A propósito, no julgamento do tema 709, o Supremo Tribunal Federal reiterou que:

A Lei nº 8.213/91, em seu art. 57, § 2º, cuidou de disciplinar o tema da data de início da aposentadoria especial, fazendo uma remissão ao art. 49 daquele mesmo diploma legislativo. Eis que, desse modo, a legislação de regência já cuidou de regular o assunto, estabelecendo que o benefício será devido (i) da data do desligamento do emprego, quando requerido até essa data, ou até noventa dias depois dela (inciso I, alínea a); (ii) da data do requerimento, quando não houver desligamento do emprego ou quando o benefício for requerido após o prazo previsto na alínea a (inciso I, alínea b). Conforme se nota, inexiste, no referente ao assunto, vácuo legislativo, de modo que afastar a previsão do art. 57, § 2º, da Lei de Planos de Benefícios da Previdência Social para fazer valer, em detrimento dessa norma, o art. 57, § 8º - quando esse nem sequer foi editado com vistas a regular a questão da data de início dos benefícios - significaria evidente violência às prerrogativas do Poder Legislativo.

Dito de outra forma, caso acolhido o pedido da autarquia nesse ponto, o Supremo Tribunal Federal estaria claramente a legislar, o que lhe é terminantemente vedado. O legislador, no exercício de suas atribuições constitucionalmente conferidas, houve por bem fixar uma determinada disciplina para a data de início do benefício – essa disciplina encontra-se no art. 57, § 2º, da Lei nº 8.213/91. A referida norma encontra-se em harmonia com o ordenamento jurídico e, até o momento, não teve sua constitucionalidade questionada. Não há razão, portanto, para se negar aplicação a ela.
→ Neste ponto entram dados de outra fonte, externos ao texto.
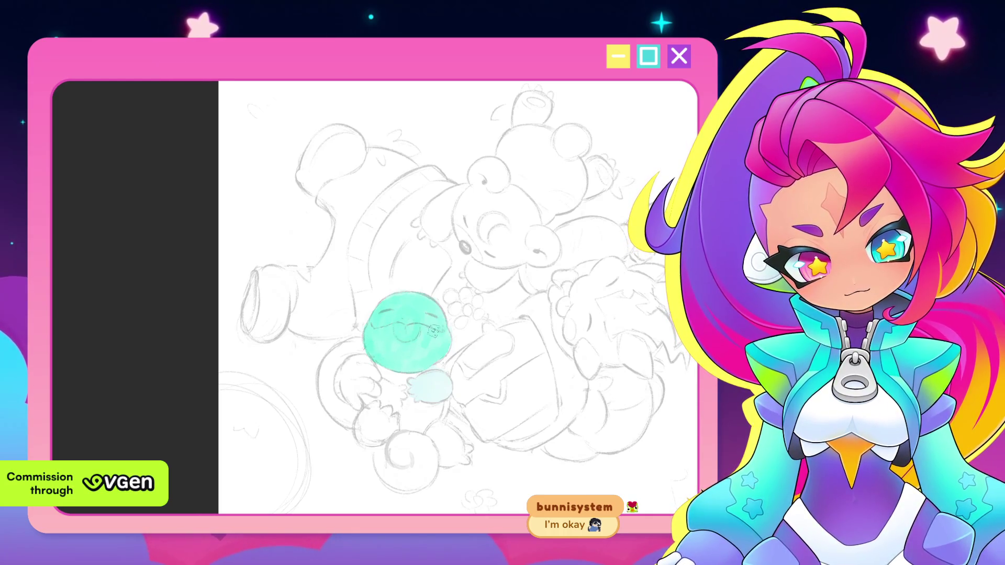
pyautogui.scroll(1, 426, 336)
pyautogui.scroll(1, 438, 342)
Não existe, portanto, “vácuo legislativo” a permitir que se fixe em outro o momento do início do benefício e seus efeitos financeiros do benefício. A única possibilidade – inscrita em norma jurídica válida – para a subtração de valores reconhecidamente devidos ao segurado da Previdência Social é a que decorre de prescrição incidente sobre as parcelas vencidas há mais de cinco anos do ajuizamento da ação (Lei 8.213/91, art. 103, parágrafo único).

Quando a reafirmação de DER ocorrer para antes do ajuizamento da ação não é possível a subtração desses valores – devemos lembrar do caráter alimentar do benefício e, por isso, da decisão do STF no julgamento dos embargos de declaração opostos no processo da “desaposentação” (tema 503). Como é possível não reconhecer o direito desde a data de implementação dos requisitos, tampouco pagar as respectivas parcelas vencidas (dentro do prazo prescricional)?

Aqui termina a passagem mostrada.